The second column shows the OMAP objects and size per pool. (In this example, there are minimal OMAPs, as they are on another storage class.) OMAP sizes are updated during deep-scrub.

The third column displays the number of objects per pool (and the percentage). More objects generate more metadata (not shown here).
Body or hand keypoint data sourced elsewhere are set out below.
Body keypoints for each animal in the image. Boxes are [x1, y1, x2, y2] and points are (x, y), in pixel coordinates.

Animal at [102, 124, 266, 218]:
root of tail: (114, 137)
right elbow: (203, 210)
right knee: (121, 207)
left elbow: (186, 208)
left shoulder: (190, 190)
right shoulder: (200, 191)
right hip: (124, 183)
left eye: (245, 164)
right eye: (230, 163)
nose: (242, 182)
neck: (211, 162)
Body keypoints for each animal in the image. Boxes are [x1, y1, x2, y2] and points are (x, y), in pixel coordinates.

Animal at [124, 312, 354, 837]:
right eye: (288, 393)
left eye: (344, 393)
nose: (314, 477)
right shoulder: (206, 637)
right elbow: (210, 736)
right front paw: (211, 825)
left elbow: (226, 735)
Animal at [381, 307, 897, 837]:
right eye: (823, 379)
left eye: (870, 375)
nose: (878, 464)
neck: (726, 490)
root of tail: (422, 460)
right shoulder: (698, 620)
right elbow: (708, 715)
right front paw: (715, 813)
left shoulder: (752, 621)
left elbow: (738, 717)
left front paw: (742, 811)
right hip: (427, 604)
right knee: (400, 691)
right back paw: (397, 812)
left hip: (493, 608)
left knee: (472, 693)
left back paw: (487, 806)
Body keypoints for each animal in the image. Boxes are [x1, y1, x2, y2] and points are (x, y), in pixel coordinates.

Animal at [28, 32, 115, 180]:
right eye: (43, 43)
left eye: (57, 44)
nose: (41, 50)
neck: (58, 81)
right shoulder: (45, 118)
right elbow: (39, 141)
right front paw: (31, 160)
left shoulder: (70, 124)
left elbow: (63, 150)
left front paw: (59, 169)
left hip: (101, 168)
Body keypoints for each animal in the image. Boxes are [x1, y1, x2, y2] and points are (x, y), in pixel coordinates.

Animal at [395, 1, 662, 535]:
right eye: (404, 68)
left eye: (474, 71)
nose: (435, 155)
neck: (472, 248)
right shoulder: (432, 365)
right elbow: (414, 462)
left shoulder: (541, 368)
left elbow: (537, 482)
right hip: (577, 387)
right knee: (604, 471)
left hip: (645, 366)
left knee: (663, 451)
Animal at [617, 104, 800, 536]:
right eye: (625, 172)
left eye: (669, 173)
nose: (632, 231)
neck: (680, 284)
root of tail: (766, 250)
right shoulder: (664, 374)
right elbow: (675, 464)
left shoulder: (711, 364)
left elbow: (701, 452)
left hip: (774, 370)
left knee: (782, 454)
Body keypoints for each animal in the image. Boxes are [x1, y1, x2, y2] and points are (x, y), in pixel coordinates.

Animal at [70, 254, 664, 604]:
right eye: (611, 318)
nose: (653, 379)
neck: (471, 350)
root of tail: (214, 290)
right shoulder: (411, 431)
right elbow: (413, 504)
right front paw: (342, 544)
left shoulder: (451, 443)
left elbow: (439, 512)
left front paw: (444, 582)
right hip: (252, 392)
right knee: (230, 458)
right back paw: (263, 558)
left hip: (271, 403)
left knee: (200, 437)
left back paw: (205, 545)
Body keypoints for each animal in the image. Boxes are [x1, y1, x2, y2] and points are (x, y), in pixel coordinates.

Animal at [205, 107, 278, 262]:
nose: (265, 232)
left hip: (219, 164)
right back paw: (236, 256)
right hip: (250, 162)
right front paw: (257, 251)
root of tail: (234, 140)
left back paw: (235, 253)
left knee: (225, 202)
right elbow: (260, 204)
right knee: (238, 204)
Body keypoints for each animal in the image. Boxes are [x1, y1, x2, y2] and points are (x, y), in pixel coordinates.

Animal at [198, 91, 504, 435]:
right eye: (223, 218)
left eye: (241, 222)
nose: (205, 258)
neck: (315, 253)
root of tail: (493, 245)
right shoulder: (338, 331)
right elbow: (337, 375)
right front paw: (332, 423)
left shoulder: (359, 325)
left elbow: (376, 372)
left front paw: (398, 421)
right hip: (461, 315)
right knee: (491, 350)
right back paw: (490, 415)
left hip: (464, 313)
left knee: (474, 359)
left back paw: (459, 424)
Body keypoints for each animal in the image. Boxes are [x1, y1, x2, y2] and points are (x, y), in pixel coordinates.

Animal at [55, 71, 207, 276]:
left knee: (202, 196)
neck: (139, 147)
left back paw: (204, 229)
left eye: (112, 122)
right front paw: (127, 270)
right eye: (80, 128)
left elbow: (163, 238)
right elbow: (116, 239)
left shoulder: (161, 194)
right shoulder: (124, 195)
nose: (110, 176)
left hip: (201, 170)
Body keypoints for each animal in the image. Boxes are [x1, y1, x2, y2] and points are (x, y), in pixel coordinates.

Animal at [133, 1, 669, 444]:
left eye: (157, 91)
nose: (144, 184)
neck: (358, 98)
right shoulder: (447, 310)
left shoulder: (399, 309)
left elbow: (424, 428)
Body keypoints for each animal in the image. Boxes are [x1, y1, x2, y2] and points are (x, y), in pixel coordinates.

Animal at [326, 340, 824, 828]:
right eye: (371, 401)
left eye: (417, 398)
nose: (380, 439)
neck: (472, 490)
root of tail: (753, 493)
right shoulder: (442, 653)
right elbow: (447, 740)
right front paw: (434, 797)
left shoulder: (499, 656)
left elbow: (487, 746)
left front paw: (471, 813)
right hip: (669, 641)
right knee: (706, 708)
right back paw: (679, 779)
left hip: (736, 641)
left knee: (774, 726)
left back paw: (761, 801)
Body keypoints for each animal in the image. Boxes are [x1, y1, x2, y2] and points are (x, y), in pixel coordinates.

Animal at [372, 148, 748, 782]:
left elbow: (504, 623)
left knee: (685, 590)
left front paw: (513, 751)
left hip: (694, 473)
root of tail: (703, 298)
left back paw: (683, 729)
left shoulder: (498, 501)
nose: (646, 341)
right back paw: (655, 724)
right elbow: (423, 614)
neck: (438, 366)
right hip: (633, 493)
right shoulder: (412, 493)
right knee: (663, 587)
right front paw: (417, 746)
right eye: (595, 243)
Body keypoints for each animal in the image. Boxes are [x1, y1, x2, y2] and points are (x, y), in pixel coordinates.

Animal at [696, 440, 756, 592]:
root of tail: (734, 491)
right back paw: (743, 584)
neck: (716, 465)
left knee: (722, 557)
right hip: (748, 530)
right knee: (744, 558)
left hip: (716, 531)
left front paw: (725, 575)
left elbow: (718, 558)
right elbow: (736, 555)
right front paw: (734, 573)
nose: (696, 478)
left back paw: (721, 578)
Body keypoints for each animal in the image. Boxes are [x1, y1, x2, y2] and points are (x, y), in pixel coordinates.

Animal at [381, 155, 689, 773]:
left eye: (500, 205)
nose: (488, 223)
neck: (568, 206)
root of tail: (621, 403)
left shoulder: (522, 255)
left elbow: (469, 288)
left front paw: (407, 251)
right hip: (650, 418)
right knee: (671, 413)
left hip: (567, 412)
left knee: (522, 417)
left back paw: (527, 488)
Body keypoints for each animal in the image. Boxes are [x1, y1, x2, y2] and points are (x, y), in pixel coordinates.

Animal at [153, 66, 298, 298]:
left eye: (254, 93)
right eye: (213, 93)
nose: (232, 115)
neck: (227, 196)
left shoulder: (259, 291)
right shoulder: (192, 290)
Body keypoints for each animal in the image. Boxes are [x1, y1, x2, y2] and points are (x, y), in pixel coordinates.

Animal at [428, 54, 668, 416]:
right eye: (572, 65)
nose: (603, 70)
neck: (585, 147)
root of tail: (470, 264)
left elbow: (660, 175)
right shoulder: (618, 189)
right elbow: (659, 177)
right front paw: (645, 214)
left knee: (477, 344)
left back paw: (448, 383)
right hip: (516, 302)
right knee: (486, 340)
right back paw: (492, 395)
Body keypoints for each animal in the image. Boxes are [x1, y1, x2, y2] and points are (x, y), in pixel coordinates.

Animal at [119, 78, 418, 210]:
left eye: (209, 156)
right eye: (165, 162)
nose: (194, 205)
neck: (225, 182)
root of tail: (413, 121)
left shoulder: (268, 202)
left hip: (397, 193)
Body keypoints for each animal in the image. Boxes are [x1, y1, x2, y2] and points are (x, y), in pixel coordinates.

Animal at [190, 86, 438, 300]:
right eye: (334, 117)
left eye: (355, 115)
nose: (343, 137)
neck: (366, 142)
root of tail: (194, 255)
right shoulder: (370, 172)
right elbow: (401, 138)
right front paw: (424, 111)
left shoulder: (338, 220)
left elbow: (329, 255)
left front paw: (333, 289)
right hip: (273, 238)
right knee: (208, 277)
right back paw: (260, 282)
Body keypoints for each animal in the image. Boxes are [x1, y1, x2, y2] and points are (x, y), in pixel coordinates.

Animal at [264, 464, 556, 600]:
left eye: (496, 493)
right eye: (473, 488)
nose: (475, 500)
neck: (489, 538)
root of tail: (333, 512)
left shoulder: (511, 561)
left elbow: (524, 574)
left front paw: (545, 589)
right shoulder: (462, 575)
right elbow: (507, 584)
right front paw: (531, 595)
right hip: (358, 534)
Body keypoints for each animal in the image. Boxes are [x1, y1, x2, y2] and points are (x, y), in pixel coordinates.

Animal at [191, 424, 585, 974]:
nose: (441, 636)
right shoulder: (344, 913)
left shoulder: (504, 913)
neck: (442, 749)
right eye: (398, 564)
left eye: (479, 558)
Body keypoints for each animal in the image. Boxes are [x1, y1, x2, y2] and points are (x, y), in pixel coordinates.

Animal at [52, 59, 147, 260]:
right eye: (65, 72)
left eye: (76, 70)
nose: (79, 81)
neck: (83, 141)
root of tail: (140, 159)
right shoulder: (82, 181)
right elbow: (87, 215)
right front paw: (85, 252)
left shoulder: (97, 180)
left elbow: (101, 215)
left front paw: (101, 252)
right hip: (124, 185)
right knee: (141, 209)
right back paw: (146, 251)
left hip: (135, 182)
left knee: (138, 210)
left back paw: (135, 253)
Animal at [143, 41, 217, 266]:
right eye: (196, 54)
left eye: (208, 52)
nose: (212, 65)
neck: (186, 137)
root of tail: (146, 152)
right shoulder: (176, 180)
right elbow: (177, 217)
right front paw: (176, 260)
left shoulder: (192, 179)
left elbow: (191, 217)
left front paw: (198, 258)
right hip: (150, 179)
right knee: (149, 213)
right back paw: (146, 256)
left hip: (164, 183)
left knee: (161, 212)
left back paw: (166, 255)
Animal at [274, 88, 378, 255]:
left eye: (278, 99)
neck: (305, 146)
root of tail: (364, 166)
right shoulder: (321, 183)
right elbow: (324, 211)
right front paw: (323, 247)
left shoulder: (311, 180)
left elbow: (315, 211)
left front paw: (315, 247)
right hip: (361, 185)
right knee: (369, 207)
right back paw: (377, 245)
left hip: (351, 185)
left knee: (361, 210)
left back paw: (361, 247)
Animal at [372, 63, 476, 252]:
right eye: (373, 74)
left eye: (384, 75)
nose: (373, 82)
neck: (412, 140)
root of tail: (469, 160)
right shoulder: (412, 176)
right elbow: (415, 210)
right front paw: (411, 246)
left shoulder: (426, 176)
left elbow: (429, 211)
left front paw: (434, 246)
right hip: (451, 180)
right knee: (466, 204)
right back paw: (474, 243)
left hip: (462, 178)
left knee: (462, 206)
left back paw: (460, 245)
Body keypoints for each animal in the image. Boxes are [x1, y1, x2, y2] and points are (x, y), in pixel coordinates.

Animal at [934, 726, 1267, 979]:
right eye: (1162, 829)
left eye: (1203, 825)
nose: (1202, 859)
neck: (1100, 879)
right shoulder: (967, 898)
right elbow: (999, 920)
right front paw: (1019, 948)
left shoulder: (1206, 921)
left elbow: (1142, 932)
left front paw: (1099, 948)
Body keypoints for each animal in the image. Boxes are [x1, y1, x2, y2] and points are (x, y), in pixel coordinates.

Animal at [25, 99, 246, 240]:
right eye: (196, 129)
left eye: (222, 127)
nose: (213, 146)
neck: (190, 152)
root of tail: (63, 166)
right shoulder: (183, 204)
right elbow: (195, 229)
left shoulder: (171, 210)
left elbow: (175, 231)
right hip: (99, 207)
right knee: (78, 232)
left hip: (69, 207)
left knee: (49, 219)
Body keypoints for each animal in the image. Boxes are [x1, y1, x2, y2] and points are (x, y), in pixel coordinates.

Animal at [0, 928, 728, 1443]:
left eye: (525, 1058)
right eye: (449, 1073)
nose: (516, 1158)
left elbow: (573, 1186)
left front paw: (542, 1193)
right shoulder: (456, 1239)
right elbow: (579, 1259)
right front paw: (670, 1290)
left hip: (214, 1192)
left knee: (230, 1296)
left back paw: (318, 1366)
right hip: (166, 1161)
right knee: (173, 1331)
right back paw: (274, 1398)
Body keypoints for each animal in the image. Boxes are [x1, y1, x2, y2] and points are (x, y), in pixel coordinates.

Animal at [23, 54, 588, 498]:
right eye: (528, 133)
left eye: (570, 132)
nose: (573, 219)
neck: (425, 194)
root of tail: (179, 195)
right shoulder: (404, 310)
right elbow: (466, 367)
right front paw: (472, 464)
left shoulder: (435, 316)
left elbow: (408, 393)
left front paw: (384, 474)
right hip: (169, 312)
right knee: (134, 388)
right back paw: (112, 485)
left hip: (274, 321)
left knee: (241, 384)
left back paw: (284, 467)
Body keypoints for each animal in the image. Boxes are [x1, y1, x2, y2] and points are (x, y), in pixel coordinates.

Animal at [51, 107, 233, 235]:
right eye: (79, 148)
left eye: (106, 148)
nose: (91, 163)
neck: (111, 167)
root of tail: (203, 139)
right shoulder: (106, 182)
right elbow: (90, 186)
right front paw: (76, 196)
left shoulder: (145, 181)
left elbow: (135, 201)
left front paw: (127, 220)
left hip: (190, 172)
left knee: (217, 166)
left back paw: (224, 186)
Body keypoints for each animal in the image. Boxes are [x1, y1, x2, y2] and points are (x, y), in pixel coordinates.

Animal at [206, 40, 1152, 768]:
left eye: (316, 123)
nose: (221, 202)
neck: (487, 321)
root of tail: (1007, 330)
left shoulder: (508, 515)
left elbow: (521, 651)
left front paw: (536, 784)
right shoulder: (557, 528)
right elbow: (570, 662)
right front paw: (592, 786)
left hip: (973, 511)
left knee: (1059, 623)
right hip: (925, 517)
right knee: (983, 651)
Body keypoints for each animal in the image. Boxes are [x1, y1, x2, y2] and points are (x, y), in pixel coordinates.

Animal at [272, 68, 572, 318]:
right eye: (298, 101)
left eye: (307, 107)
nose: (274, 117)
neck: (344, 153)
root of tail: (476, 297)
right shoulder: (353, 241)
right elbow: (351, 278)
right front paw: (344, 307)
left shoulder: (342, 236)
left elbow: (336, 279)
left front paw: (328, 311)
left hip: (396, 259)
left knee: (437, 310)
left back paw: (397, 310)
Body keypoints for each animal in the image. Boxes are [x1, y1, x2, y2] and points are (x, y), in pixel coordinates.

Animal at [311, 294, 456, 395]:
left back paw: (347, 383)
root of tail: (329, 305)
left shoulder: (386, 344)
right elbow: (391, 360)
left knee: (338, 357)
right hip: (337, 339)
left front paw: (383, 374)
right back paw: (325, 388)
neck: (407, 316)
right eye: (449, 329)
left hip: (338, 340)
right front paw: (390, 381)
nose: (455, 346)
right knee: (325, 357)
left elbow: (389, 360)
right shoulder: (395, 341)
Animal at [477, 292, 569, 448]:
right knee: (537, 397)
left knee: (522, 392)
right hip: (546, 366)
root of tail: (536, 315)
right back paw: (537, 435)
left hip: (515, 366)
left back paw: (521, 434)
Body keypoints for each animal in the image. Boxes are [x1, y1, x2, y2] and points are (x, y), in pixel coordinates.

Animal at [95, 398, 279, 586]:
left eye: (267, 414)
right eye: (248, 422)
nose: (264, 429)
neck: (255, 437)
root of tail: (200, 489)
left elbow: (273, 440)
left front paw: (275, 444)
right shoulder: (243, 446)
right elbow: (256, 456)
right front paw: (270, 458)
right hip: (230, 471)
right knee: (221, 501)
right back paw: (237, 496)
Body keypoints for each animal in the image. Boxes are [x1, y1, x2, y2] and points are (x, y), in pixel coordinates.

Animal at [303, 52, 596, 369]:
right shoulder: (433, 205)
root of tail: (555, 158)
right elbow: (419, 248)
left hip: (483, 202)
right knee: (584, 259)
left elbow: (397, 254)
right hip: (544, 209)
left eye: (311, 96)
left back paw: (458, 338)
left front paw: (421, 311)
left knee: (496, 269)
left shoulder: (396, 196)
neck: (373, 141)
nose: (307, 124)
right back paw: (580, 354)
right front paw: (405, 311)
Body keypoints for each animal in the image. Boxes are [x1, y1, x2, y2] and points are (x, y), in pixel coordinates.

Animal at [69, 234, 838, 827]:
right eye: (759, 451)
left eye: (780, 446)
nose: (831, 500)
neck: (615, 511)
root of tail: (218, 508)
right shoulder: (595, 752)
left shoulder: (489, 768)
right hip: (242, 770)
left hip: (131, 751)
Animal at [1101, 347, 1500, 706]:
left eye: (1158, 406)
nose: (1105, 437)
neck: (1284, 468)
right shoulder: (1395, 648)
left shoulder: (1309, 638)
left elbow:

Again, the largest pools should have the most PGs.

PG Column: It is a summary of the PG per pool on the current OSD.

The largest pools, whether by size or file count, should have enough PGs to ensure data is well distributed across the cluster. If you heavily use OMAP (e.g., for RGW indexes), ensure these pools are well distributed too.

This is a bit equivalent to an old post for cluster wide...

Per PG

The last three columns represent the same values but per PG. The percentage indicates statistics for a single PG.

For instance, the percentage of BYTES shows the size of a PG relative to the OSD. This is the smallest movement possible when relocating it. Ideally, it should be a few percent to maintain a balanced data distribution among OSDs. If too large, consider increasing the number of PGs for this pool.